Possiamo considerare i menestrelli ed i giullari come i creatori dei romances. Andavano infatti di castello in
castello a narrare imprese eroiche e storie d'amore. La letteratura fino al XVII secolo veniva solo
tramandata in forma orale e declamata in pubblico. Solo dopo il XVII secolo iniziarono a circolare i primi
testi letterari, grazie all'invenzione della stampa. Miguel de Cervantes scrive nel suo celebre romanzo che
don Chisciotte divenne pazzo proprio a causa della lettura: "del mucho leer y del poco dormir se le secó el
cerebro". (Lett: A causa del leggere molto e del dormire poco gli si prosciugò il cervello)
I romances non erano frutto della creazione di un singolo autore, ma di tutto il popolo che li recitava
alterandone spesso la storia. Ciò avvenne fino al XVI secolo, momento in cui, alcuni autori colti, decisero di
riunire questi componimenti in dei canzonieri. Questi romances, di cui non si conosce l'autore, o meglio, il
cui autore è il popolo stesso, sono detti Romancero Viejo. A partire dal XVII secolo gli autori colti si
interessarono alla poesia popolare e iniziarono a scrivere seguendo questi modelli. Danno quindi vita al
Romancero nuevo. Fanno parte del Romancero nuevo anche componimenti di autori del XX secolo come
Lorca o Alberti che hanno scritto alcune delle loro opere seguendo questo stile.

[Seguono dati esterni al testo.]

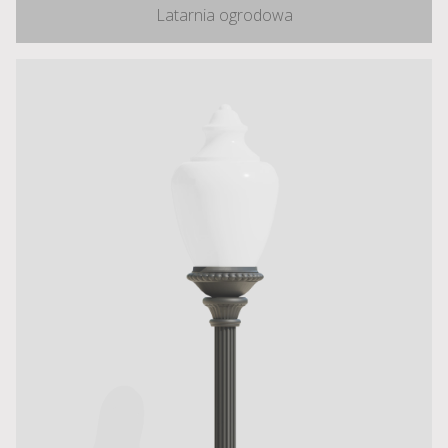
Latarnia ogrodowa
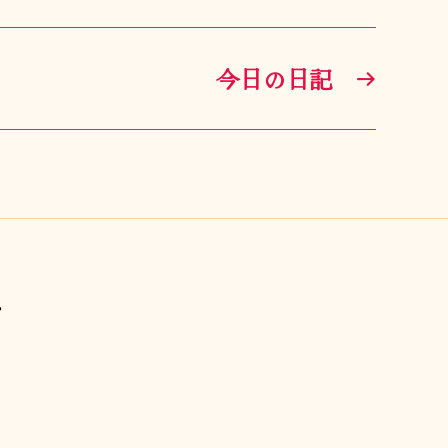
今日の日記
→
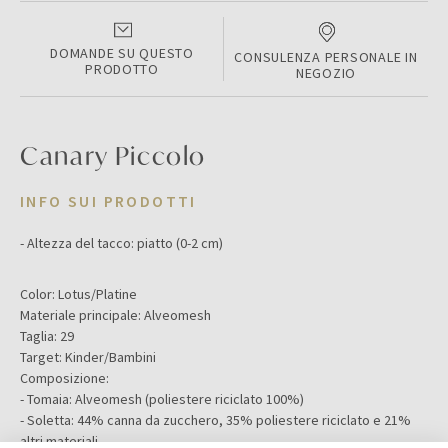
DOMANDE SU QUESTO
CONSULENZA PERSONALE IN
PRODOTTO
NEGOZIO
Canary Piccolo
INFO SUI PRODOTTI
- Altezza del tacco: piatto (0-2 cm)
Color:
Lotus/Platine
Materiale principale:
Alveomesh
Taglia:
29
Target:
Kinder/Bambini
Composizione:
- Tomaia: Alveomesh (poliestere riciclato 100%)
- Soletta: 44% canna da zucchero, 35% poliestere riciclato e 21%
altri materiali.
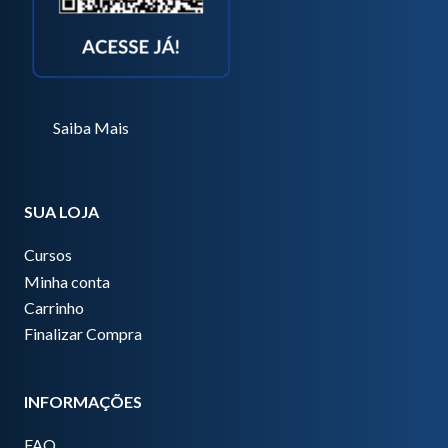
Saiba Mais
SUA LOJA
Cursos
Minha conta
Carrinho
Finalizar Compra
INFORMAÇÕES
FAQ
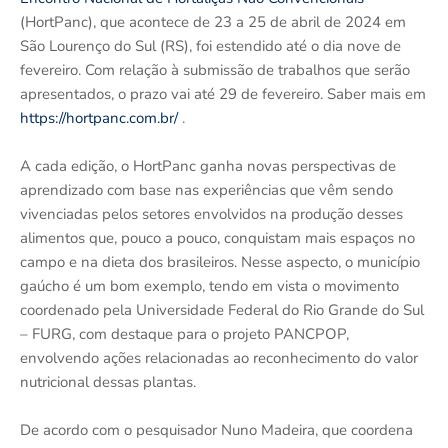
(HortPanc), que acontece de 23 a 25 de abril de 2024 em
São Lourenço do Sul (RS), foi estendido até o dia nove de
fevereiro. Com relação à submissão de trabalhos que serão
apresentados, o prazo vai até 29 de fevereiro. Saber mais em
https://hortpanc.com.br/
.
A cada edição, o HortPanc ganha novas perspectivas de
aprendizado com base nas experiências que vêm sendo
vivenciadas pelos setores envolvidos na produção desses
alimentos que, pouco a pouco, conquistam mais espaços no
campo e na dieta dos brasileiros. Nesse aspecto, o município
gaúcho é um bom exemplo, tendo em vista o movimento
coordenado pela Universidade Federal do Rio Grande do Sul
– FURG, com destaque para o projeto PANCPOP,
envolvendo ações relacionadas ao reconhecimento do valor
nutricional dessas plantas.
De acordo com o pesquisador Nuno Madeira, que coordena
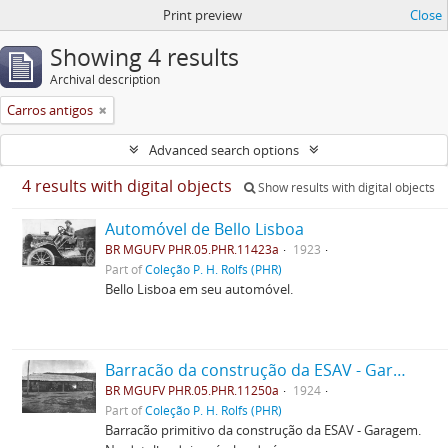
Print preview
Close
Showing 4 results
Archival description
Carros antigos
Advanced search options
4 results with digital objects
Show results with digital objects
Automóvel de Bello Lisboa
BR MGUFV PHR.05.PHR.11423a
1923
Part of
Coleção P. H. Rolfs (PHR)
Bello Lisboa em seu automóvel.
Barracão da construção da ESAV - Garagem
BR MGUFV PHR.05.PHR.11250a
1924
Part of
Coleção P. H. Rolfs (PHR)
Barracão primitivo da construção da ESAV - Garagem.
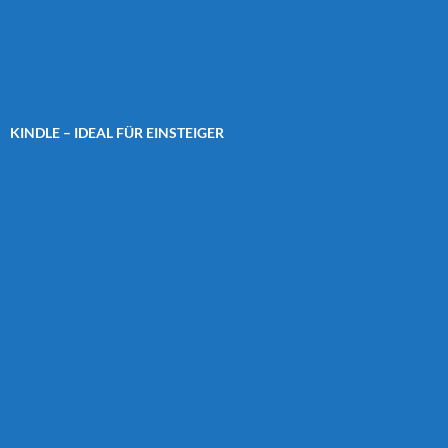
KINDLE – IDEAL FÜR EINSTEIGER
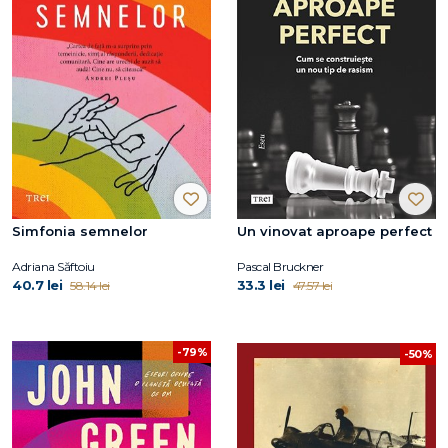
Simfonia semnelor
Un vinovat aproape perfect
Adriana Săftoiu
Pascal Bruckner
40.7 lei
33.3 lei
58.14 lei
47.57 lei
-79%
-50%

Questi componimenti affrontavano temi di grande interesse per il popolo. I romance a tema storico o epico
davano notizie sulle differenti battaglie contro gli arabi, esaltando gli eroi fino a farli diventare dei veri e
proprio miti. Questo aiutava anche il reclutamento di nuovi volontari per l'esercito della Reconquista. I
romance a tema amoroso invece, intrattenevano il pubblico per ore narrando le vicende di amori
impossibili. Sempre in questa epoca circolavano i romances del Ciclo Bretone e del Ciclo Carolingio. Il primo
narrava le storie di re Artù e dei suoi cavalieri; il secondo le imprese della corte di Carlo Magno,
considerata dai regnanti spagnoli come un modello da seguire.
La metrica del romance fu il secondo motivo del suo successo. Il romance è composto da versi ottonari e
l'accento cade sulla penultima sillaba. Il discorso spagnolo è composto da frasi di otto sillabe e parole piane
per cui i versi del romance suonano naturali per chi li ascolta e per questo motivo sono facili da ricordare e
da modificare. Per questo motivo sono giunte versioni diverse di uno stesso romance. Questi
componimenti, dal punto di vista della retorica, sono caratterizzati da pochi enjambment, ma da moltissime
ripetizioni ed epiteti che facilitano la memorizzazione.